結論から申し上げると、扱っている商材が圧倒的な差別化された持っているかどうかで変わってくると考えています。
もし圧倒的に差別化されている商材を扱う場合、お客様は既に商材の価値を理解されており、自社にニーズに合うかを聞きたいと考えています。
このような場合、雑談やアイスブレイクに時間を割くよりもお客様の現状課題や商材によって得られる効果のFit&Gapの調整に時間を割く方が効果的です。
一方、多くの商材がそうであると思いますが、圧倒的に差別化されていない商材を扱う際は商材そのものの魅力だけでなく、プリセールス担当者自身の「信頼感」や「親近感」などが購入決定に大きな影響を与えます。
競合他社との差を「人間的要素」で埋めるということです。
商材自体にそれほど差がないのであればどれだけ「自分たちの立場に立って考えてくれているか」「担当者が信頼できるか」「一緒に仕事をしたいと感じるか」が決め手となることは少なくありません。
ただし、アイスブレイクが重要な役割を果たすと言っても何でも雑談をしていれば良いというものではありません。

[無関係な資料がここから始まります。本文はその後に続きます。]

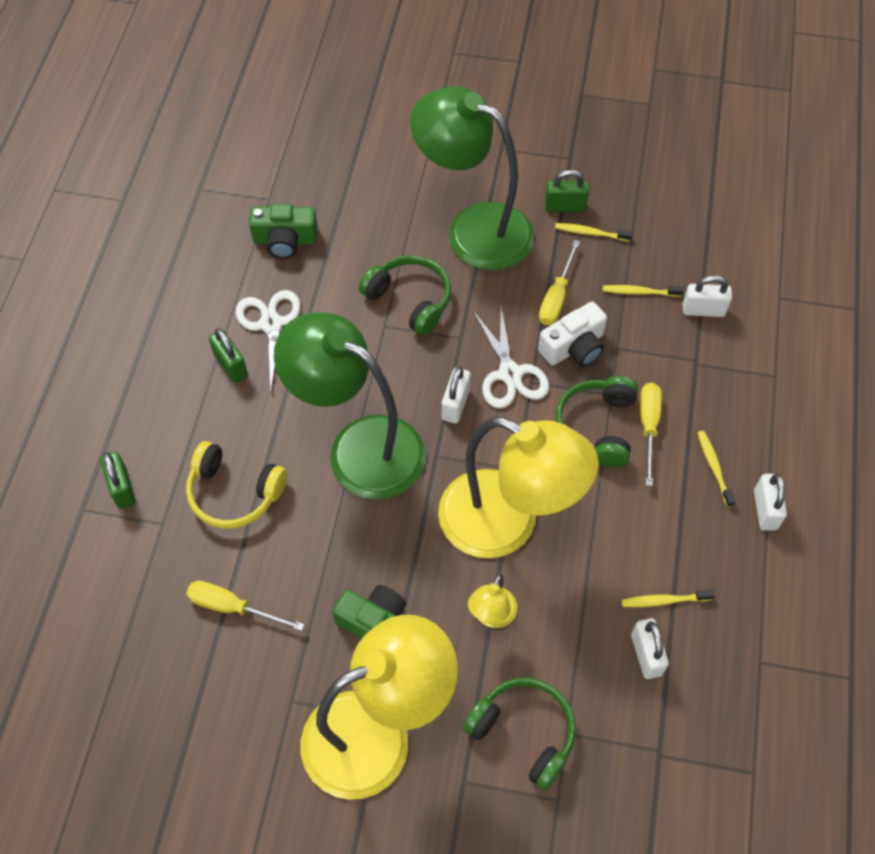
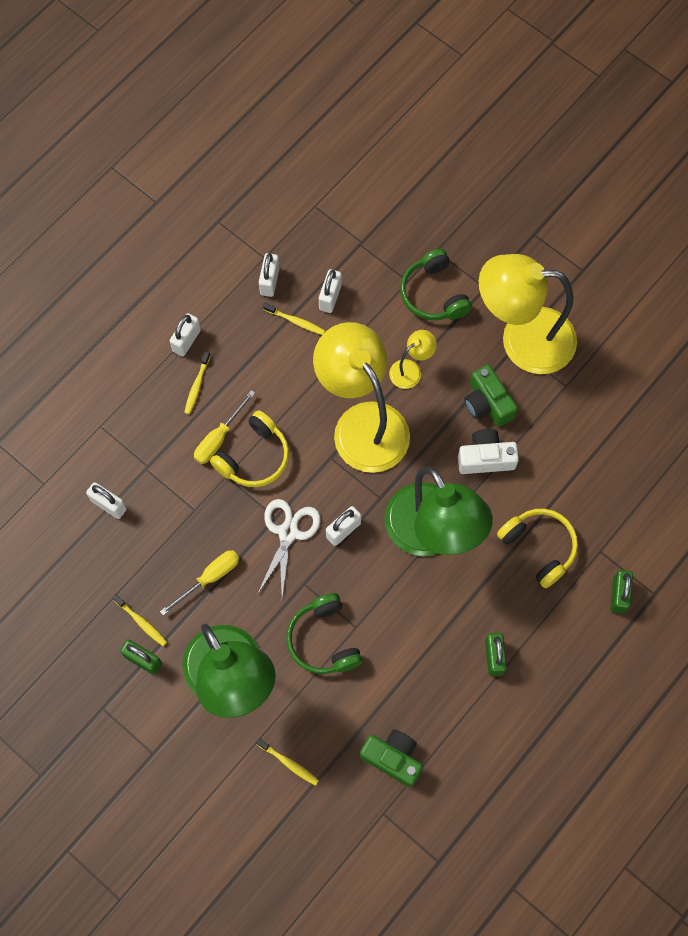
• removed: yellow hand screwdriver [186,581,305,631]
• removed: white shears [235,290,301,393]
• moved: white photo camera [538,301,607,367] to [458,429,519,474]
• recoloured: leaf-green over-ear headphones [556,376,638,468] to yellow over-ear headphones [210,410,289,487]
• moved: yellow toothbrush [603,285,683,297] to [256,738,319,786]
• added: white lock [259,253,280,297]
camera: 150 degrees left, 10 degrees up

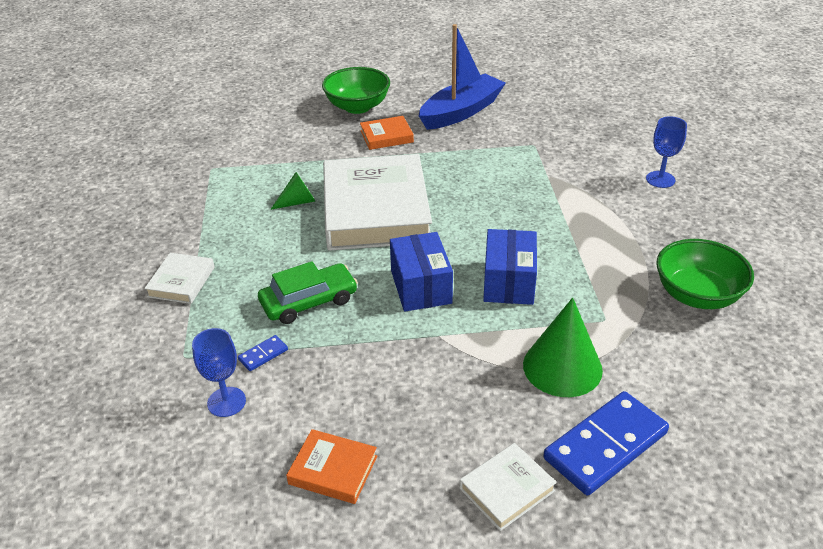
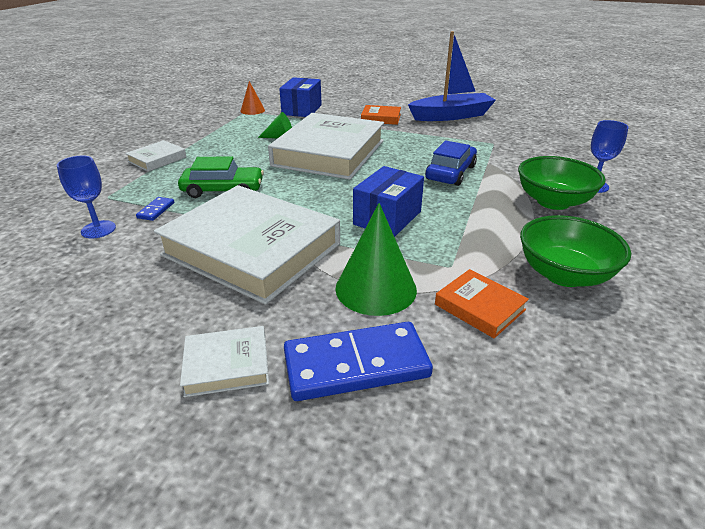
• turned: royal blue domino piece [238,335,288,371] = [136,197,174,221] 60 degrees counterclockwise
• moved: orange hardback [286,429,377,504] to [435,269,529,338]
• moved: leaf-green deep dish [322,67,390,114] to [518,156,606,210]
• moved: royal blue parcel [390,232,453,312] to [279,77,322,117]
• added: white hardback [154,185,340,305]
• added: orange cone shape [241,81,265,115]
• added: royal blue toy car [425,141,477,186]
camera: 25 degrees right, 5 degrees down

相手に価値を提供する、Giveすることをベースとして考えるべきです。
顧客が情報システム部様であった場合には相手に有用そうな情報を提供しましょう。例えば次のような内容です。
- 御社でも導入しているA製品のライセンスが急激に値上がりしてB製品に乗り換えするお客様が多いのですが御社ではご検討は始めていますか?
- WSUSの廃止が決定したそうですがその後のパッチ配布については方針は決まりましたでしょうか
- VPN経由でのランサムウェア被害が圧倒的多数ですがVPN機器の脆弱性対策はされていますか
- 現在導入済のCentOSの後継としてどのOSを採用されますか
多くの情報システム部門の方々は、自社システムに関しては深い知識を持っていますが、他社事例についての情報を得る機会が限られています。

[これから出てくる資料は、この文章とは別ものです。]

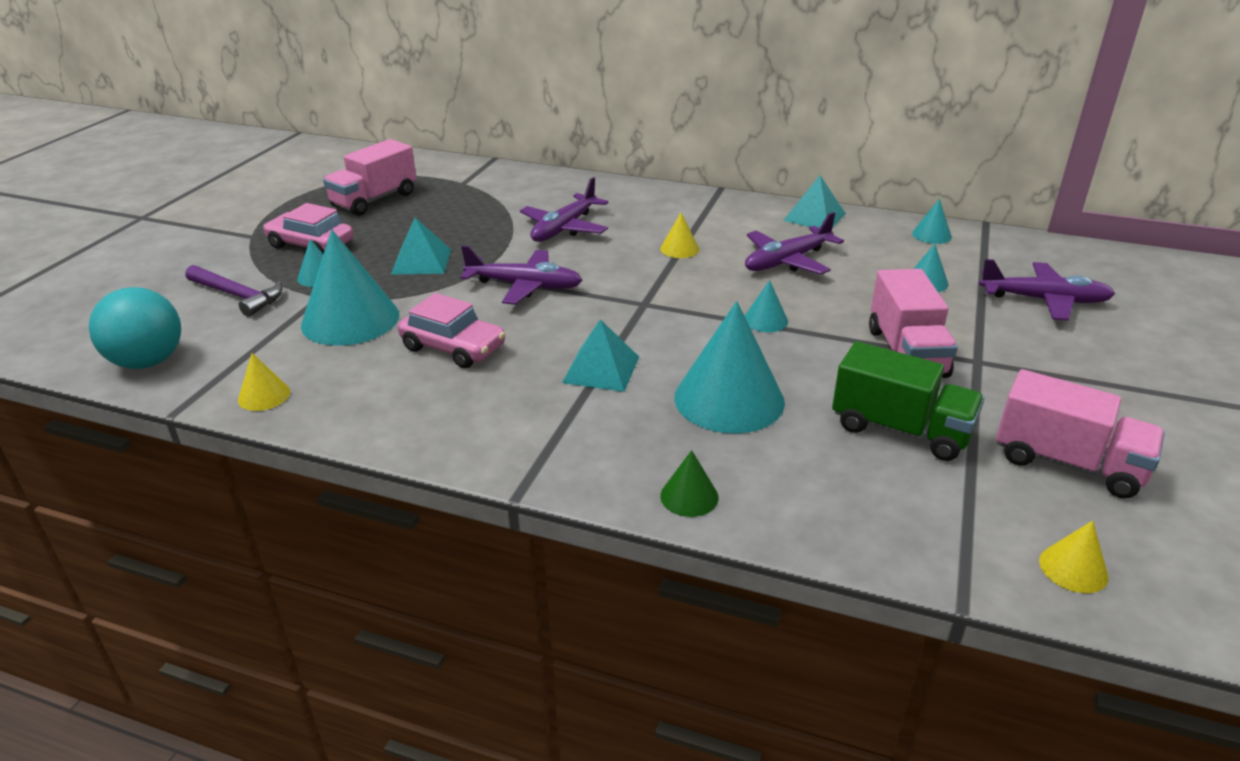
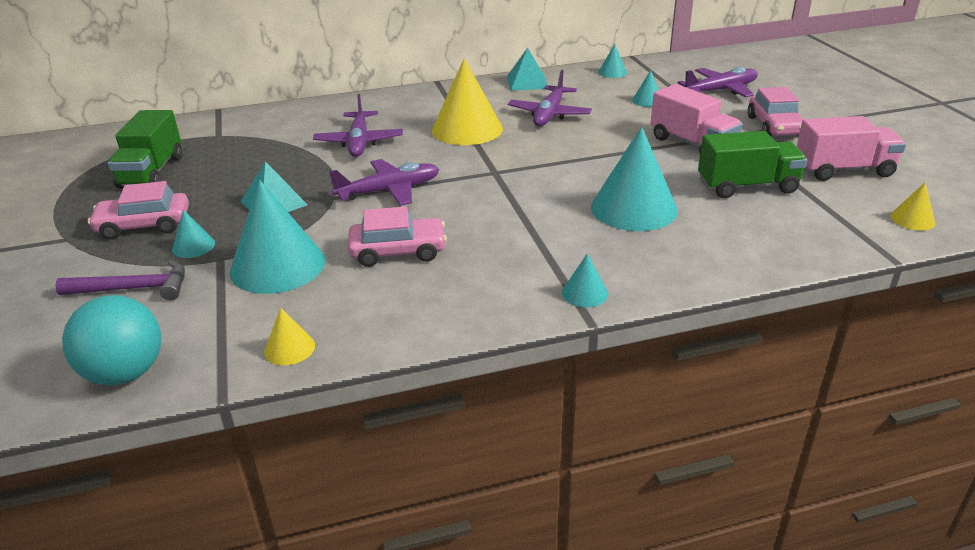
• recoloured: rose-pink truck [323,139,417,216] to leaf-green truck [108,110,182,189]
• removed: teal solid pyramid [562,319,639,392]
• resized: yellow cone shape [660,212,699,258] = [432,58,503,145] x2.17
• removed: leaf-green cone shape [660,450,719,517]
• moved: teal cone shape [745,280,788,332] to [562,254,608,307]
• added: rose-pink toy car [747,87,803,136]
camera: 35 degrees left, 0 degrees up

他社事例をお伝えすることはとても価値のあることのようで、とてもありがたがってくださいます。
また、業界の最新動向や他社事例を多く知っているということでプリセールス担当者としての専門性をアピールでき、お客様の信用を得る事に繋がります。
ここまででプリセールスにアイスブレイクは必要かというお話をしてきました。
私自身もプリセールスとしてたくさんのお客様に接してきましたがお客様に信頼いただけたと感じる瞬間は「業務と全く関係のないご相談をいただいたとき」です。
時には個人的な相談ごとであったり、ご自身の趣味の話であったり、会社の愚痴であったり、多岐に渡ります。
業務に関係のない話にどこまで関わるべきかについては個人の判断になると思いますが、このような関係が構築できたお客様からは社内でも公開されていない話を打ち明けてくださったり、別のお客様をご紹介いただけるといったこともありました。
このように考えるとアイスブレイクや雑談は単なる「場を和ませる営業テクニック」ではなく1人の人間としての生き方そのものでもあるような気がしています。